Antibody elution is the process of removing antibodies from the surface of red blood cells. Techniques include using heat, ultrasound, acids or organic solvents. No single method is best in all situations. In an elution test, the eluted antibodies are subsequently tested against a panel of reagent red blood cells of known phenotype.
- Inadequate rise of post-transfusion hemoglobin level OR rapid fall in hemoglobin level back to pre-transfusion levels OR otherwise unexplained appearance of spherocytes.

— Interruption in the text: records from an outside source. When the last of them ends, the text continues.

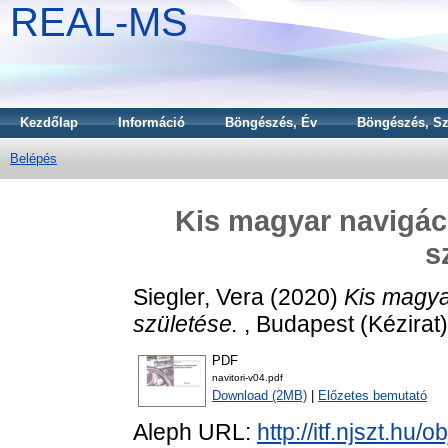
REAL-MS
Kezdőlap
Információ
Böngészés, Év
Böngészés, Sz
Belépés
Kis magyar navigáci
s
Siegler, Vera
(2020)
Kis magya
születése.
, Budapest (Kézirat)
PDF
navitori-v04.pdf
Download (2MB)
|
Előzetes bemutató
Aleph URL:
http://itf.njszt.hu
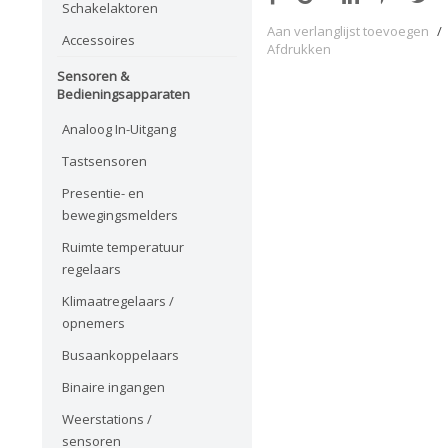
Schakelaktoren
Aan verlanglijst toevoegen
/
Accessoires
Afdrukken
Sensoren &
Bedieningsapparaten
Analoog In-Uitgang
Tastsensoren
Presentie- en
bewegingsmelders
Ruimte temperatuur
regelaars
Klimaatregelaars /
opnemers
Busaankoppelaars
Binaire ingangen
Weerstations /
sensoren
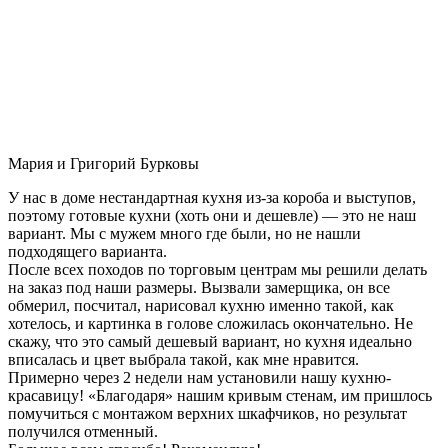
Мария и Григорий Бурковы
У нас в доме нестандартная кухня из-за короба и выступов,
поэтому готовые кухни (хоть они и дешевле) — это не наш
вариант. Мы с мужем много где были, но не нашли
подходящего варианта.
После всех походов по торговым центрам мы решили делать
на заказ под наши размеры. Вызвали замерщика, он все
обмерил, посчитал, нарисовал кухню именно такой, как
хотелось, и картинка в голове сложилась окончательно. Не
скажу, что это самый дешевый вариант, но кухня идеально
вписалась и цвет выбрала такой, как мне нравится.
Примерно через 2 недели нам установили нашу кухню-
красавицу! «Благодаря» нашим кривым стенам, им пришлось
помучиться с монтажом верхних шкафчиков, но результат
получился отменный.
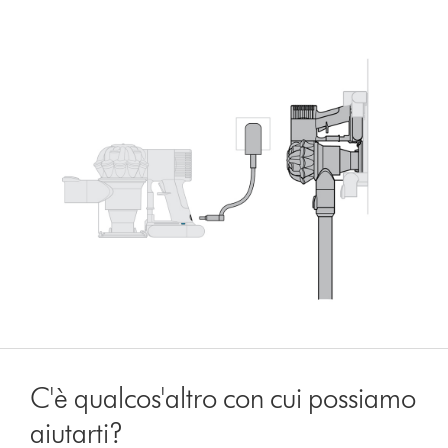
C'è qualcos'altro con cui possiamo
aiutarti?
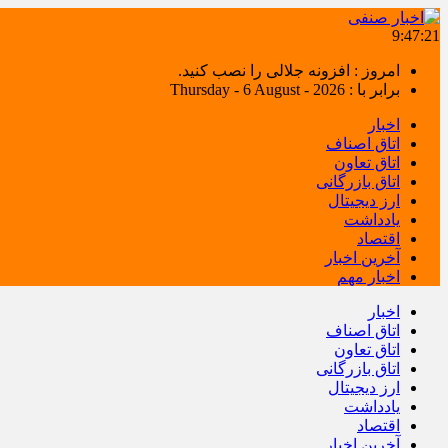
9:47:22
امروز : افزونه جلالی را نصب کنید.
برابر با : Thursday - 6 August - 2026
اخبار
اتاق اصناف
اتاق تعاون
اتاق بازرگانی
ارز دیجیتال
یادداشت
اقتصاد
آخرین اخبار
اخبار مهم
اخبار
اتاق اصناف
اتاق تعاون
اتاق بازرگانی
ارز دیجیتال
یادداشت
اقتصاد
آخرین اخبار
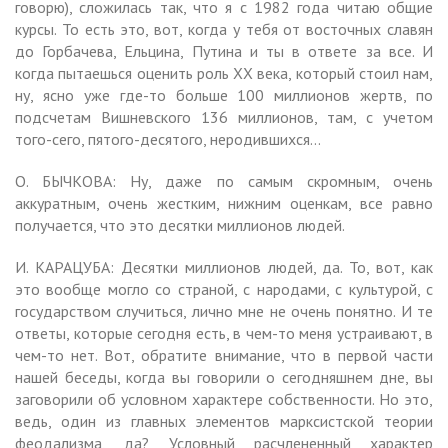
говорю), сложилась так, что я с 1982 года читаю общие
курсы. То есть это, вот, когда у тебя от восточных славян
до Горбачева, Ельцина, Путина и ты в ответе за все. И
когда пытаешься оценить роль XX века, который стоил нам,
ну, ясно уже где-то больше 100 миллионов жертв, по
подсчетам Вишневского 136 миллионов, там, с учетом
того-сего, пятого-десятого, неродившихся…
О. БЫЧКОВА: Ну, даже по самым скромным, очень
аккуратным, очень жестким, нижним оценкам, все равно
получается, что это десятки миллионов людей.
И. КАРАЦУБА: Десятки миллионов людей, да. То, вот, как
это вообще могло со страной, с народами, с культурой, с
государством случиться, лично мне не очень понятно. И те
ответы, которые сегодня есть, в чем-то меня устраивают, в
чем-то нет. Вот, обратите внимание, что в первой части
нашей беседы, когда вы говорили о сегодняшнем дне, вы
заговорили об условном характере собственности. Но это,
ведь, один из главных элементов марксистской теории
феодализма, да? Условный расчлененный характер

- Newly identified red blood cell alloantibody demonstrated between 24 hours and 28 days after cessation of transfusion BUT incomplete laboratory evidence to meet definitive case definition criteria.
Symptoms may include a drop in hemoglobin level, fever, jaundice, or hemoglobinuria. It is also "associated with a fall in Hb or failure to increment, rise in bilirubin and LDH and an incompatible crossmatch not detectable pre transfusion."

DHTR may be diagnosed by the presence of antibodies that react to red blood cells. An antiglobulin test, also known as a Coombs test, is a type of blood test used in immunohematology. An antiglobulin test may either be direct (e.g., "direct antiglobulin test" or "direct Coombs test"), or indirect. The direct test is designed to detect antibodies already bound to the surface of red blood cells in a clinical blood sample. By contrast, the indirect test is designed to detect antibodies that are freely floating in the blood, and that display in vitro reactivity against red blood cells. Both direct and indirect Coombs tests may be useful for investigating suspected blood transfusion reactions. The indirect test may also be used to determine a patient's reactivity to foreign red blood cell antigens prior to transfusion.

Hyperhemolysis differs from DHTR in that it involves the lysis of the recipient's own red blood cells in addition to those introduced from the donor.

==Epidemiology==
Delayed blood transfusion reactions occur at an incidence of about 1/500 to 1/10,000 transfusions in the United States. The subacute presentation, milder symptoms and paucity of reporting data make determination of the true incidence difficult.